In contrast to the other cancers considered here, cigarette smoking is not associated with a reduced risk of breast cancer. A pooled analysis of 14 cohort studies reported a small (7%) overall increase in risk among current smokers (76). There was a statistically significant interaction with alcohol drinking, with no increased risk among women who did not currently drink. Even the most estrogen-sensitive phenotypes, those that are ER positive or that have a luminal expression profile, do not display an inverse association with smoking: the pooled analysis of cohort studies reported a small increase in risk for ER positive breast cancer (76) and similar findings were reported for luminal phenotypes in population-based case–control studies (77–78).
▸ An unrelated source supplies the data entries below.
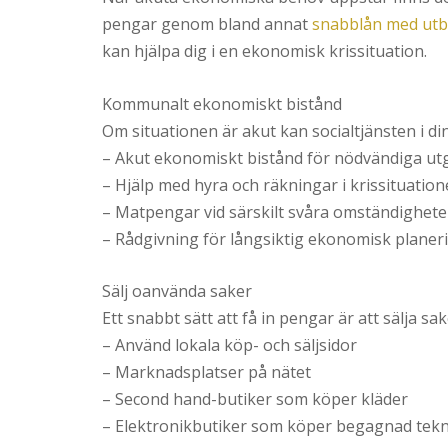
pengar genom bland annat
snabblån med utb
kan hjälpa dig i en ekonomisk krissituation.
Kommunalt ekonomiskt bistånd
Om situationen är akut kan socialtjänsten i 
– Akut ekonomiskt bistånd för nödvändiga utg
– Hjälp med hyra och räkningar i krissituation
– Matpengar vid särskilt svåra omständighete
– Rådgivning för långsiktig ekonomisk planer
Sälj oanvända saker
Ett snabbt sätt att få in pengar är att sälja sa
– Använd lokala köp- och säljsidor
– Marknadsplatser på nätet
– Second hand-butiker som köper kläder
– Elektronikbutiker som köper begagnad tekn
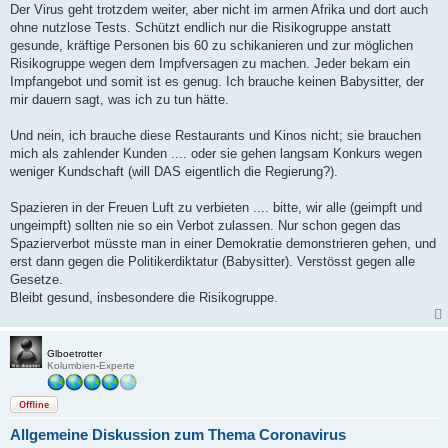
Der Virus geht trotzdem weiter, aber nicht im armen Afrika und dort auch
ohne nutzlose Tests. Schützt endlich nur die Risikogruppe anstatt
gesunde, kräftige Personen bis 60 zu schikanieren und zur möglichen
Risikogruppe wegen dem Impfversagen zu machen. Jeder bekam ein
Impfangebot und somit ist es genug. Ich brauche keinen Babysitter, der
mir dauern sagt, was ich zu tun hätte.
Und nein, ich brauche diese Restaurants und Kinos nicht; sie brauchen
mich als zahlender Kunden .... oder sie gehen langsam Konkurs wegen
weniger Kundschaft (will DAS eigentlich die Regierung?).
Spazieren in der Freuen Luft zu verbieten .... bitte, wir alle (geimpft und
ungeimpft) sollten nie so ein Verbot zulassen. Nur schon gegen das
Spazierverbot müsste man in einer Demokratie demonstrieren gehen, und
erst dann gegen die Politikerdiktatur (Babysitter). Verstösst gegen alle
Gesetze.
Bleibt gesund, insbesondere die Risikogruppe.
Glboetrotter
Kolumbien-Experte
Offline
Allgemeine Diskussion zum Thema Coronavirus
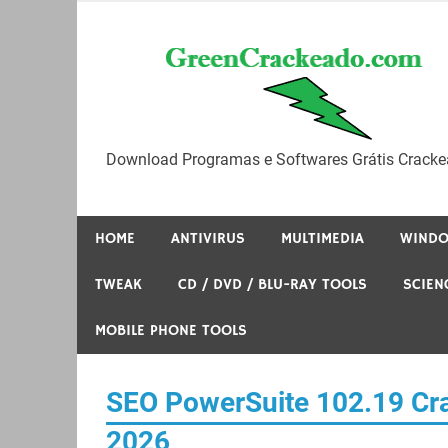
Skip
to
content
Download Programas e Softwares Grátis Cracke
HOME
ANTIVIRUS
MULTIMEDIA
WIND
TWEAK
CD / DVD / BLU-RAY TOOLS
SCIEN
MOBILE PHONE TOOLS
SEO PowerSuite 102.19 Cr
2026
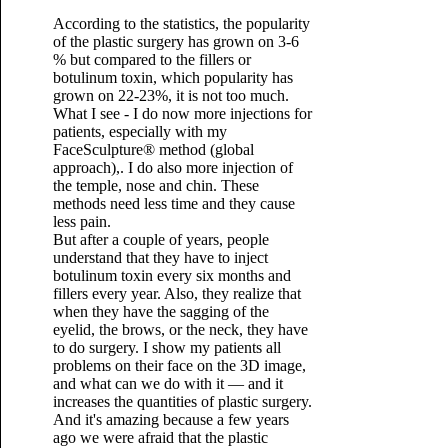
According to the statistics, the popularity
of the plastic surgery has grown on 3-6
% but compared to the fillers or
botulinum toxin, which popularity has
grown on 22-23%, it is not too much.
What I see - I do now more injections for
patients, especially with my
FaceSculpture® method (global
approach),. I do also more injection of
the temple, nose and chin. These
methods need less time and they cause
less pain.
But after a couple of years, people
understand that they have to inject
botulinum toxin every six months and
fillers every year. Also, they realize that
when they have the sagging of the
eyelid, the brows, or the neck, they have
to do surgery. I show my patients all
problems on their face on the 3D image,
and what can we do with it — and it
increases the quantities of plastic surgery.
And it's amazing because a few years
ago we were afraid that the plastic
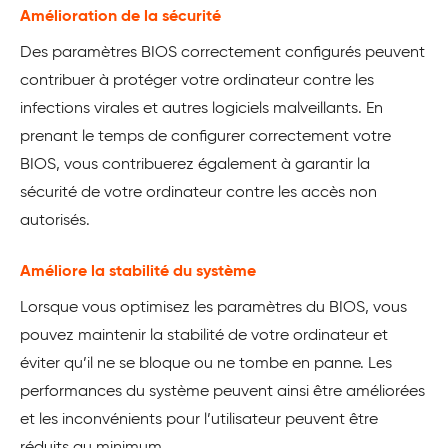
Amélioration de la sécurité
Des paramètres BIOS correctement configurés peuvent
contribuer à protéger votre ordinateur contre les
infections virales et autres logiciels malveillants. En
prenant le temps de configurer correctement votre
BIOS, vous contribuerez également à garantir la
sécurité de votre ordinateur contre les accès non
autorisés.
Améliore la stabilité du système
Lorsque vous optimisez les paramètres du BIOS, vous
pouvez maintenir la stabilité de votre ordinateur et
éviter qu’il ne se bloque ou ne tombe en panne. Les
performances du système peuvent ainsi être améliorées
et les inconvénients pour l’utilisateur peuvent être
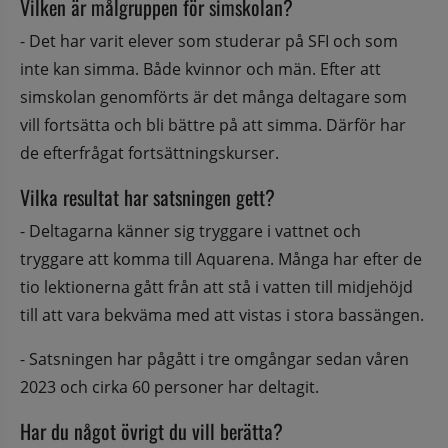
Vilken är målgruppen för simskolan?
- Det har varit elever som studerar på SFI och som 
inte kan simma. Både kvinnor och män. Efter att 
simskolan genomförts är det många deltagare som 
vill fortsätta och bli bättre på att simma. Därför har 
de efterfrågat fortsättningskurser.
Vilka resultat har satsningen gett?
- Deltagarna känner sig tryggare i vattnet och 
tryggare att komma till Aquarena. Många har efter de 
tio lektionerna gått från att stå i vatten till midjehöjd 
till att vara bekväma med att vistas i stora bassängen.
- Satsningen har pågått i tre omgångar sedan våren 
2023 och cirka 60 personer har deltagit.
Har du något övrigt du vill berätta?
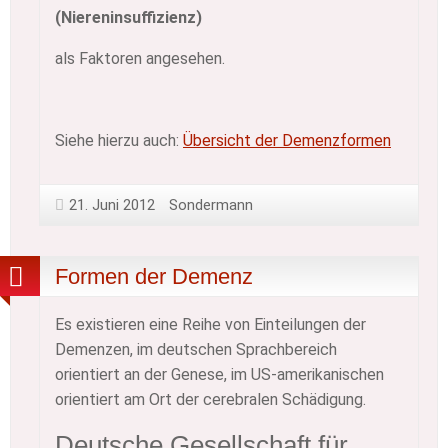
(Niereninsuffizienz)
als Faktoren angesehen.
Siehe hierzu auch:
Übersicht der Demenzformen
21. Juni 2012
Sondermann
Formen der Demenz
Es existieren eine Reihe von Einteilungen der
Demenzen, im deutschen Sprachbereich
orientiert an der Genese, im US-amerikanischen
orientiert am Ort der cerebralen Schädigung.
Deutsche Gesellschaft für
An interesting detail is that the relationship between smoking and breast cancer seems to differ depending on the ages when the smoking occurs. A pooled analysis of cohort studies documents that smoking initiation early in life has been consistently associated with a small increase in risk, particularly among women who started smoking before their first term birth (76). On the other hand, three large cohort studies found that the duration of postmenopausal smoking was inversely associated with risk while that for premenopausal smoking tended to increase risk (79–81). This mirrors the pattern observed for endometrial cancer, in which postmenopausal smoking, but not premenopausal smoking, is associated with reduced risks (7, 8).
Although smoking is not inversely associated with breast cancer risk, women who currently smoke have a lower radiographic breast density than former or never smokers (see, for example, refs. 82, 83). A recent comprehensive study from a health insurance plan included over 23,0000 women and provides the most precise estimates (83). The lower breast density was seen in both premenopausal and postmenopausal current smokers, and was largely due to an increase in the nondense breast area rather than a reduction in the dense areas.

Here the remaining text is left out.